Stefan Lofven reiterated his pledge for Sweden to have the lowest jobless rate in Europe on Tuesday night as he promised to get more young people into work.
In his keynote speech at Almedalen (Sweden’s annual political conference week on the island of Gotland), the former welder argued that he wanted to improve opportunities for school leavers and to encourage Swedes to be “the best that you can be”.
He also discussed previous promises to expand training programmes to encourage more young people to enter Swedish industry and healthcare professions and said he would raise the salaries of the country's most talented teachers.
The Social Democrat leader also called on Sweden to develop its “strength in the global economy”, calling on Swedes to “join in and show that Swedish companies can astound the world”.
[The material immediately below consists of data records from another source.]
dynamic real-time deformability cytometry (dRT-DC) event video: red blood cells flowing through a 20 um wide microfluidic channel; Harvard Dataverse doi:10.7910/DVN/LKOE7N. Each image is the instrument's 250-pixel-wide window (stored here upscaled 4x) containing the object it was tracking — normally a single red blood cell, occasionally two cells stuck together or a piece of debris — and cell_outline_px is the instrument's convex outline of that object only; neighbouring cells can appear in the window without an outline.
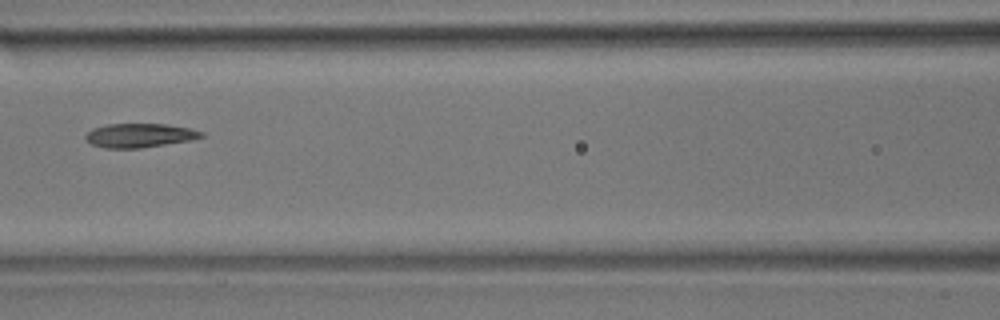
{"species": "common noctule bat (a hibernating species)", "species_latin": "Nyctalus noctula", "temperature_condition": "room temperature", "stored_images_in_passage": 9, "camera_frame_rate_fps": 3000, "um_per_image_px": 0.085, "animal": {"sex": "male", "body_mass_g": 17.9}, "frame": {"image": 1, "passage_image": 6, "time_ms": 1.667, "image_size_px": [1000, 320], "cell_outline_px": [[204, 136], [192, 140], [140, 148], [104, 148], [92, 144], [84, 136], [92, 128], [108, 124], [168, 124], [192, 128], [204, 132]], "centroid_in_image_um": [11.9, 11.5], "position_along_channel_um": 154.7, "area_um2": 16.24}}
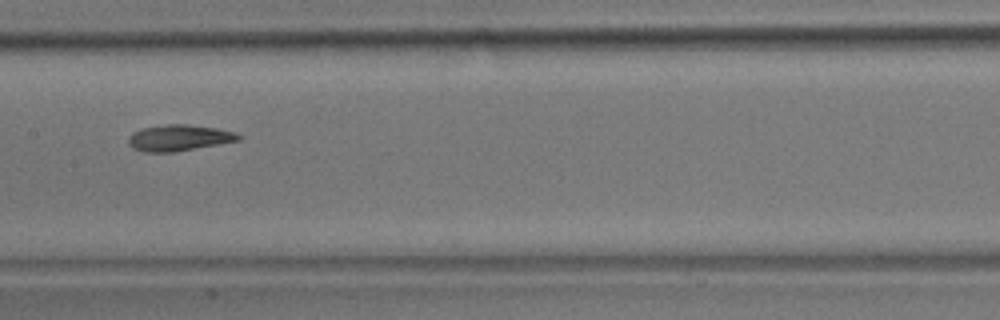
{"frame": {"image": 2, "passage_image": 7, "time_ms": 2.0, "image_size_px": [1000, 320], "cell_outline_px": [[244, 136], [240, 140], [172, 152], [144, 152], [132, 148], [128, 144], [128, 136], [132, 132], [140, 128], [168, 124], [188, 124], [216, 128], [236, 132]], "centroid_in_image_um": [15.19, 11.7], "position_along_channel_um": 192.2, "area_um2": 16.88}}
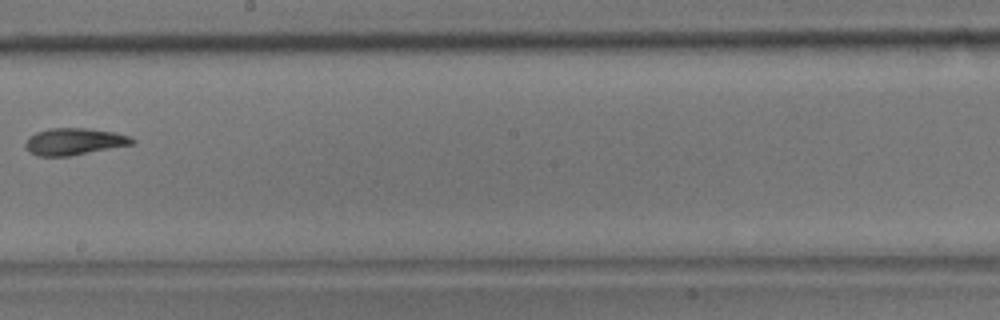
{"frame": {"image": 3, "passage_image": 8, "time_ms": 2.333, "image_size_px": [1000, 320], "cell_outline_px": [[136, 144], [72, 156], [36, 156], [28, 152], [24, 144], [28, 136], [36, 132], [48, 128], [88, 128], [116, 132], [128, 136], [136, 140]], "centroid_in_image_um": [6.31, 12.04], "position_along_channel_um": 241.9, "area_um2": 17.17}}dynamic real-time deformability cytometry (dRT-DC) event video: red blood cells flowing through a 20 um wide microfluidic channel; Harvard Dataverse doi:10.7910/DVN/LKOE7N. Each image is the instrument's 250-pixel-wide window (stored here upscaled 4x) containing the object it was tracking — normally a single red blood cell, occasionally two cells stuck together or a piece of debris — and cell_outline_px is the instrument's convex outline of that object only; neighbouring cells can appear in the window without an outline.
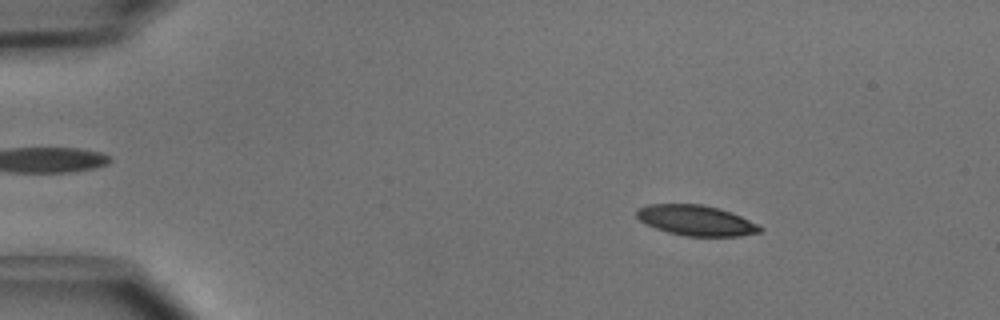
{"species": "common noctule bat (a hibernating species)", "species_latin": "Nyctalus noctula", "temperature_condition": "cold", "stored_images_in_passage": 43, "camera_frame_rate_fps": 3000, "um_per_image_px": 0.085, "animal": {"sex": "male", "body_mass_g": 15.6}, "frame": {"image": 1, "passage_image": 1, "time_ms": 0.0, "image_size_px": [1000, 320], "cell_outline_px": [[764, 228], [760, 232], [740, 236], [684, 236], [668, 232], [656, 228], [640, 220], [636, 216], [636, 208], [648, 204], [704, 204], [720, 208], [740, 216]], "centroid_in_image_um": [59.15, 18.73], "position_along_channel_um": 25.9, "area_um2": 21.79}}
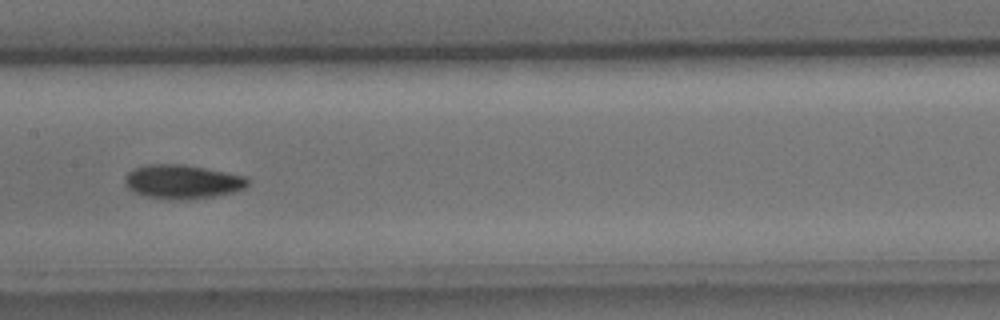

But he got his biggest cheers of the night when discussing tolerance and terrorism.
“If you love Sweden, stand up for everybody's liberty,” he told the crowd, scoring a spontaneous applause.
Löfven said that he wanted to reduce racism and sexual discrimination in Swedish workplaces and argued that the Islamist terror group Isis (also known as the Islamic State) could be beaten.
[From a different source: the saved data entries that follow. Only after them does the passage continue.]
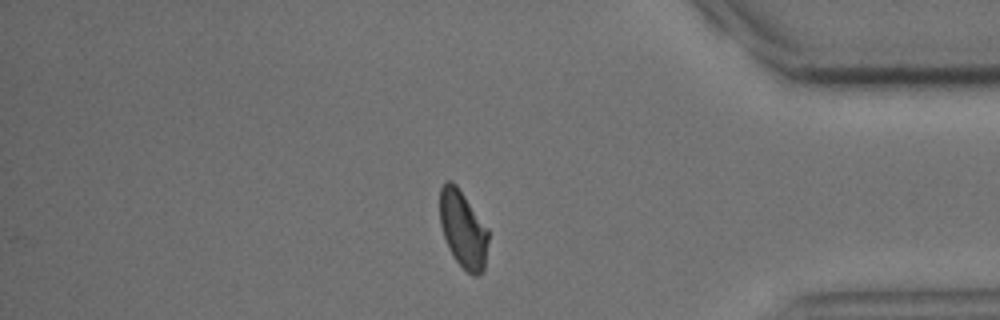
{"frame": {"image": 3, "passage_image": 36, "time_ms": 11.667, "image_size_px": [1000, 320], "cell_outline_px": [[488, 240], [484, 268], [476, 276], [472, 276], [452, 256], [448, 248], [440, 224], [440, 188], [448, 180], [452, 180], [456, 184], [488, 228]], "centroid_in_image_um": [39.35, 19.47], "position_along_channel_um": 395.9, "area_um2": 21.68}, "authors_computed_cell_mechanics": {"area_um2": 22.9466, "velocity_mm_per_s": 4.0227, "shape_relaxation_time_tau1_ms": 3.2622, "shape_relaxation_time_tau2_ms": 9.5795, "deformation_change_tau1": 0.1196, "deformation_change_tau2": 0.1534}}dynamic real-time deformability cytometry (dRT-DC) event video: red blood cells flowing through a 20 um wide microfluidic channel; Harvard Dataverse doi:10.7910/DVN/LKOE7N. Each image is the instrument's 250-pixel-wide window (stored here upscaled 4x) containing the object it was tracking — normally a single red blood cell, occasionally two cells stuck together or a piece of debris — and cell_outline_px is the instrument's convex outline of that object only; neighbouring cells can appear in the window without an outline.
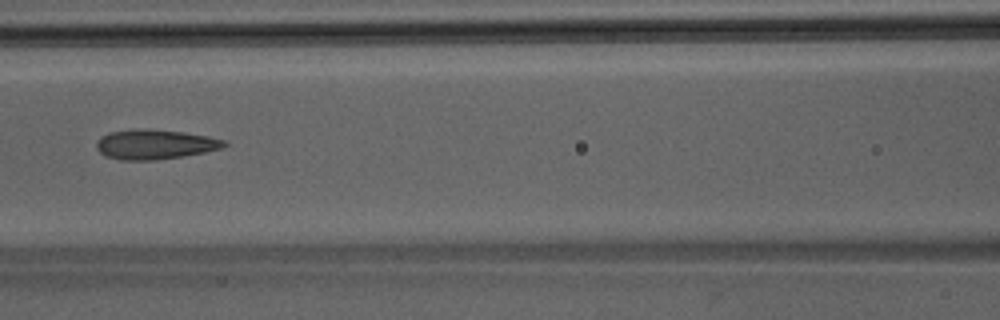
{"species": "Egyptian fruit bat (a non-hibernating species)", "species_latin": "Rousettus aegyptiacus", "temperature_condition": "room temperature", "stored_images_in_passage": 31, "camera_frame_rate_fps": 3000, "um_per_image_px": 0.085, "animal": {"sex": "male"}, "frame": {"image": 1, "passage_image": 6, "time_ms": 1.667, "image_size_px": [1000, 320], "cell_outline_px": [[228, 144], [220, 148], [204, 152], [156, 160], [120, 160], [104, 156], [96, 148], [96, 140], [100, 136], [108, 132], [136, 128], [184, 132], [208, 136], [224, 140]], "centroid_in_image_um": [13.09, 12.26], "position_along_channel_um": 153.5, "area_um2": 22.14}}
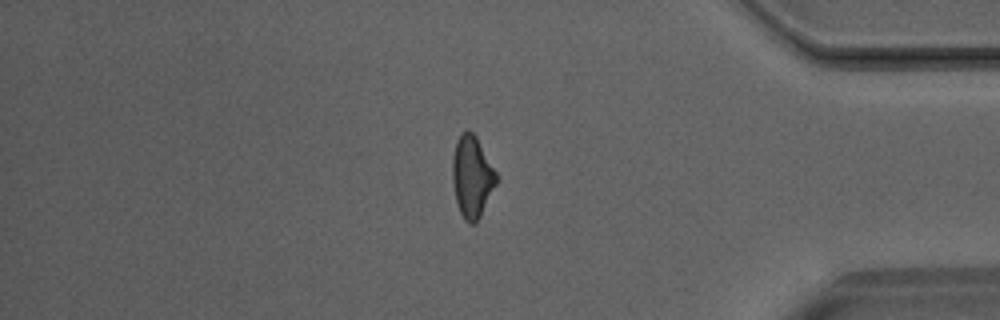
{"frame": {"image": 2, "passage_image": 24, "time_ms": 7.667, "image_size_px": [1000, 320], "cell_outline_px": [[500, 176], [480, 216], [472, 224], [468, 224], [464, 220], [456, 204], [452, 180], [452, 156], [456, 140], [460, 132], [468, 128], [476, 136]], "centroid_in_image_um": [40.12, 14.97], "position_along_channel_um": 395.1, "area_um2": 21.33}}
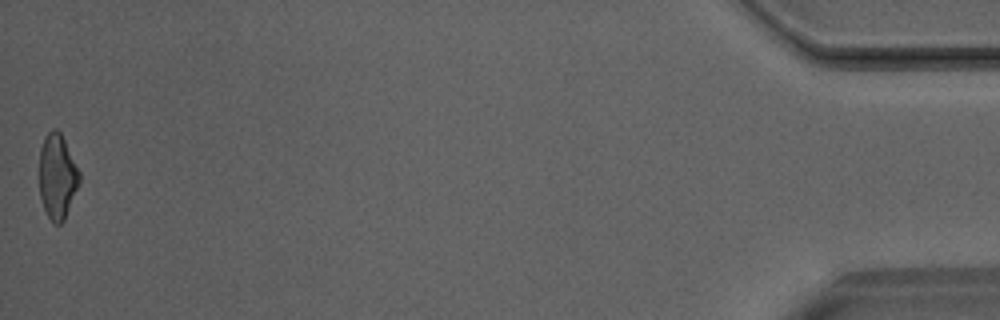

The Prime Minister’s speech came at a tough time for his party with several recent polls suggesting his the popularity of the Social Democrats has slipped since last September's general election.
In a major survey released by Novus for Swedish Radio's news programme Ekot on Monday, 40.9 percent of voters said they preferred the four centre-right opposition parties that make up Sweden's Alliance, while only 39.5 percent of those quizzed said they supported the Social Democrats, Green Party and Left Party.
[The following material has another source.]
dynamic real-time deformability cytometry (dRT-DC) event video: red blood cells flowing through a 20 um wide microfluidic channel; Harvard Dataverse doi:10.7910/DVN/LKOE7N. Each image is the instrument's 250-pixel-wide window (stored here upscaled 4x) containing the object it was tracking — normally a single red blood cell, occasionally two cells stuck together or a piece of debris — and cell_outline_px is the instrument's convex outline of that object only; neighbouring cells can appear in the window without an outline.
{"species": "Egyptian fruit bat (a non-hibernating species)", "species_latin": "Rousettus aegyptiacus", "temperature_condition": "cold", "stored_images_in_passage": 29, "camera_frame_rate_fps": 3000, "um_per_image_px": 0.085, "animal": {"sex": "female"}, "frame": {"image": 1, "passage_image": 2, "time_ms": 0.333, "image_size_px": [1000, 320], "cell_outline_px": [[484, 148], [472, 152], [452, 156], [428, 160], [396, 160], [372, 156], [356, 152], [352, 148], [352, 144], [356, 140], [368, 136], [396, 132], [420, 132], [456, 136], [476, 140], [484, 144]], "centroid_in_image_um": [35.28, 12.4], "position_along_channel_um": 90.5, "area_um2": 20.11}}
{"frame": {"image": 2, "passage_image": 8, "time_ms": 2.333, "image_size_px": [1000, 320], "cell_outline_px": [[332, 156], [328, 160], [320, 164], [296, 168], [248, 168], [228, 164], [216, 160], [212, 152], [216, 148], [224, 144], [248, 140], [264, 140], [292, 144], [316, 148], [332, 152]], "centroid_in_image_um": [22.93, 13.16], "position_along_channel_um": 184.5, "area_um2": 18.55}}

Stefan Löfven speaking on Tuesday night. Photo: TT
But Löfven’s efforts were warmly greeted by party supporters at Almedalen.
“It was a good speech. We saw a Stefan Löfven who’s really growing into the role of prime minister and gave a clear message,” Adrian Ericson, Vice Group leader for the Social Democrats in Jönköping, and chairman for the Social Democrats’ youth movement in Jönköping county told The Local.
“The speech was anchored in debate. He tackled the problems of beggars, of Isis’s advance, but he also spoke of schools and unemployment,” he added.
“Stefan is very good when he talks about unemployment. You see that it’s close to his heart, he’s fired up by the issue. He spoke personally about our politics.”
Social Democrat supporter Adrian Ericson. Photo: The Local
Carina Ohlsson a member of the Swedish parliament and chairwoman of Social Democrat Women’s movement told The Local:
“I thought it was a very good speech, with lots of pathos and feeling. There was a lot about jobs and education, but he also took up the situation in the world…and how Sweden needs to be a country that stands up with solidarity to take in asylum seekers. It gives a signal to all of us here listening – but also to people out in the world – that we all, together need to show solidarity.”
Social Democrat politician Carina Ohlsson. Photo: The Local
But others criticised the Swedish leader for failing to surprise voters and sticking closely to previous speech themes and policy announcements.
“Old dusty speech. We live in the 2000s now,” wrote one commentator, HG, quoted on Swedish broadcaster SVT's website.
Meanwhile Ewa Stenberg, a leading political analyst for Swedish newspaper Dagens Nyheter argued that Löfven remained the country’s “most pressured” political figurehead.
“He has broken election promises and made mistakes, trust in him has fallen and the party's poll ratings have plummeted,” she noted.
Sweden's annual Almedalen conference continues on Tuesday and will run until the weekend.
The country's youngest political leader in history, Ebba Busch Thor will take to the stage on Tuesday evening, representing the smallest group in the Swedish parliament, the centre-right Christian Democrats.